Icelandic PM refuses to resign amid Panama Papers leak

AFP
Published Apr 4, 2016, 6:45 pm IST
Updated Apr 4, 2016, 6:45 pm IST
According to documents, Gunnlaugsson and his wife purchased offshore company Wintris Inc. in British Virgin Islands in Dec 2007.
 Iceland's Prime Minister Sigmundur David Gunnlaugsson, who has been named in the Panama Papers about offshore financial dealings. (Photo: AP)
  Iceland's Prime Minister Sigmundur David Gunnlaugsson, who has been named in the Panama Papers about offshore financial dealings. (Photo: AP)

Reykjavik, Iceland: Iceland's prime minister refused on Monday to resign despite calls to do so after leaked "Panama Papers" tax documents showed he and his wife used an offshore firm to allegedly hide million-dollar investments.

"I have not considered quitting because of this matter nor am I going to quit because of this matter," Prime Minister Sigmundur David Gunnlaugsson told Icelandic television Channel 2.

 

According to the leaked documents, Gunnlaugsson and his wife Anna Sigurlaug Palsdottir purchased the offshore company Wintris Inc. in the British Virgin Islands in December 2007.

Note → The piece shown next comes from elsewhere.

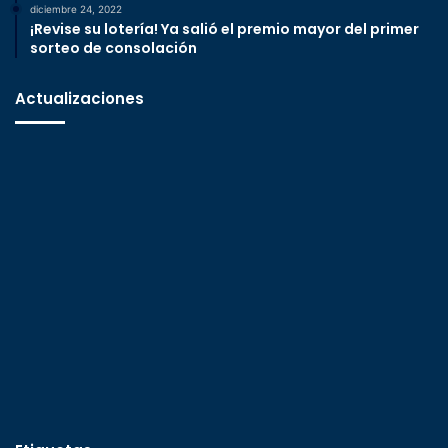
diciembre 24, 2022
¡Revise su lotería! Ya salió el premio mayor del primer
sorteo de consolación
Actualizaciones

He transferred his 50-percent stake to her in 2009 for the symbolic sum of one dollar.

He has insisted he never hid any money abroad, and says his wife, who inherited a fortune from her father, has paid all her taxes in Iceland.

"She has neither utilised tax havens nor can you say that her company is an offshore company in the sense that it pays taxes abroad rather than in Iceland," Gunnlaugsson said on his website.

 

Whether or not Gunnlaugsson is guilty of tax evasion remains to be proven, but his opponents have insisted he step down regardless.

"The prime minister should immediately resign," former Social Democratic Prime Minister Johanna Sigurdardottir said in a message posted on Facebook.

More than 24,000 Icelanders have also signed a petition demanding his resignation, while the opposition has said it will seek a vote of no confidence in parliament, likely to be held this week.